Massachusetts Judge Rejects Auto Insurance Class Actions Over Diminished Value

July 17, 2023

A judge in Massachusetts denied class certifications for claimants seeking payments from two insurers for the lost resale value of their motor vehicles that were damaged in accidents and then repaired.

Suffolk County Superior Court Justice Kenneth W. Salinger ruled that the damage and liability determinations being sought require individualized proof and cannot be addressed through class actions.

Plaintiffs Jarret McGilloway, Linda Estrella and Adam Ercolini sought class certifications for their claims against Safety Insurance Co. and the Commerce Insurance Co.

The two insurers allowed plaintiffs’ claims for third-party collision damage and paid to repair their vehicles and restore them to their prior condition, but did not pay for alleged loss of resale value.

The plaintiffs moved for class certifications on their claims for breach of contract and for violation of the state’s consumer protection law.
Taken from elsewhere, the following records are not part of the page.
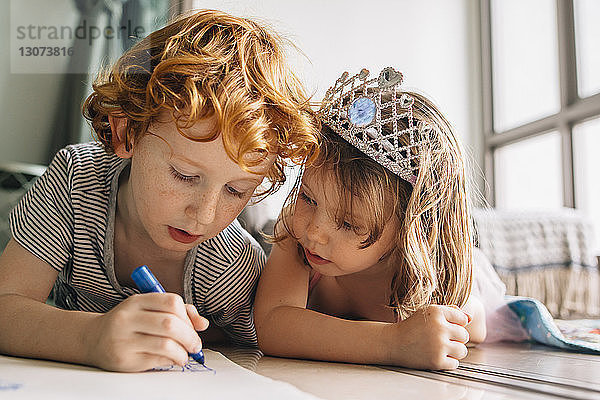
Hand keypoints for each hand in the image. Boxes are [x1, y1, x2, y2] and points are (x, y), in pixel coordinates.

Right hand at [85, 293, 208, 371]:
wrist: (92, 339)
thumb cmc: (129, 323)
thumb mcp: (148, 309)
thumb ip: (177, 312)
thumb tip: (202, 324)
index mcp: (137, 301)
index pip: (171, 302)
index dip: (188, 316)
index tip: (194, 326)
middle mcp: (128, 318)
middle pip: (170, 324)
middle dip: (190, 336)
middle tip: (196, 345)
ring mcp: (124, 339)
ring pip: (165, 344)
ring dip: (183, 351)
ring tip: (185, 354)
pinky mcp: (124, 360)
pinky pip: (157, 360)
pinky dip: (172, 360)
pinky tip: (173, 359)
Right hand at [387, 305, 469, 369]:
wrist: (392, 343)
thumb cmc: (412, 327)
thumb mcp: (428, 312)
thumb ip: (450, 312)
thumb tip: (470, 318)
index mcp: (437, 311)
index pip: (462, 319)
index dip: (454, 325)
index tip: (442, 327)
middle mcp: (439, 327)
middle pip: (464, 336)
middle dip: (455, 339)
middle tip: (439, 339)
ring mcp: (438, 345)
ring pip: (462, 351)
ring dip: (453, 351)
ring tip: (438, 348)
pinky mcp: (436, 361)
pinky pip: (454, 363)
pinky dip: (446, 362)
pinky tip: (435, 356)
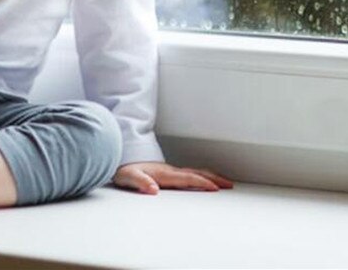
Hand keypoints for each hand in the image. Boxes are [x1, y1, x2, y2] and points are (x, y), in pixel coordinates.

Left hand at [112, 161, 233, 194]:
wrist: (119, 158)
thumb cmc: (124, 169)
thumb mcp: (129, 177)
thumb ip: (141, 182)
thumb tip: (153, 189)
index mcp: (164, 174)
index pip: (187, 178)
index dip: (201, 182)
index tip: (215, 187)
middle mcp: (169, 171)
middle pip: (196, 173)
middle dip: (214, 178)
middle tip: (229, 184)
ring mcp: (170, 171)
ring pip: (194, 172)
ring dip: (210, 176)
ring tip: (222, 182)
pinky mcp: (168, 173)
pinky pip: (189, 174)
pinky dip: (201, 176)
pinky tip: (203, 180)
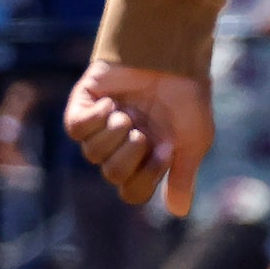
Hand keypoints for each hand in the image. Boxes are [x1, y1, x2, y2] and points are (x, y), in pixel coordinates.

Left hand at [63, 61, 212, 213]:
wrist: (172, 56)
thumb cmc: (188, 98)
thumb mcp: (194, 141)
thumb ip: (183, 176)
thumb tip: (178, 212)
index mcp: (148, 159)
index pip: (133, 192)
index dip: (146, 177)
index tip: (164, 152)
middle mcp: (122, 147)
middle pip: (111, 174)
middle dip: (129, 154)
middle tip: (144, 131)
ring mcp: (101, 127)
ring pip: (92, 153)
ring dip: (114, 133)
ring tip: (128, 113)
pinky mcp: (83, 106)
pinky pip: (75, 129)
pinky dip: (94, 118)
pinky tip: (111, 103)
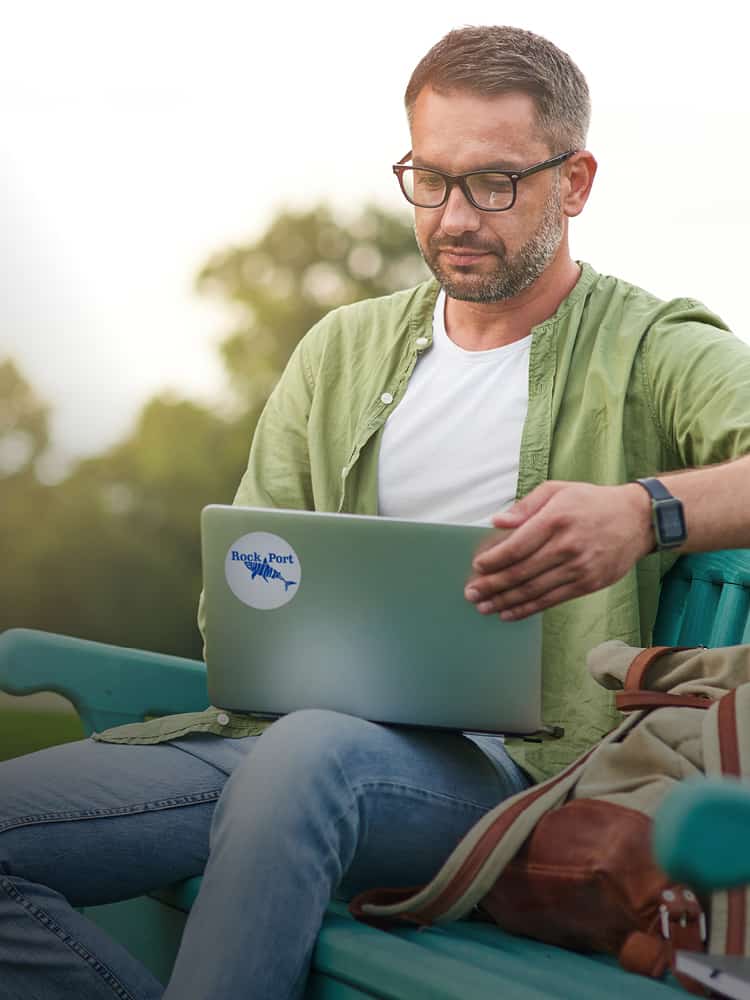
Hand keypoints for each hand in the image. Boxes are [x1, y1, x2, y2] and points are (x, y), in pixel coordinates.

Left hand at [464, 481, 653, 619]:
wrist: (638, 519)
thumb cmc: (591, 502)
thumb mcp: (558, 490)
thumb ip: (525, 506)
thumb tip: (497, 522)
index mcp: (555, 519)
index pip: (516, 546)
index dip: (493, 561)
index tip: (477, 567)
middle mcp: (566, 545)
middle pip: (521, 572)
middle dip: (492, 585)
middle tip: (471, 594)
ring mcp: (578, 568)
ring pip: (534, 590)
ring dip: (504, 601)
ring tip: (484, 607)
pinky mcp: (588, 583)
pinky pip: (551, 600)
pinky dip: (527, 608)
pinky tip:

They filed separate motions, seeking certification of one class with claims against Safety and a separate class with claims against Commerce.

The proposed class with claims against Safety would have at least 26,000 members, while the class asserting claims against Commerce would have roughly 470,000 members.

The kind of loss that plaintiffs sought to recover is known as inherent diminished value or IDV. This term refers to “the concept that a vehicle’s fair market value may be less following a collision and repairs” and it equals the “difference between the resale market value of a motor vehicle immediately before a collision and the vehicle’s market value after a collision and subsequent repairs.”

The class action move followed a 2018 Massachusetts Supreme Judicial Court ruling that the standard Massachusetts auto policy required insurers to pay third-party collision damage claims for IDV to vehicles that are damaged and subsequently repaired.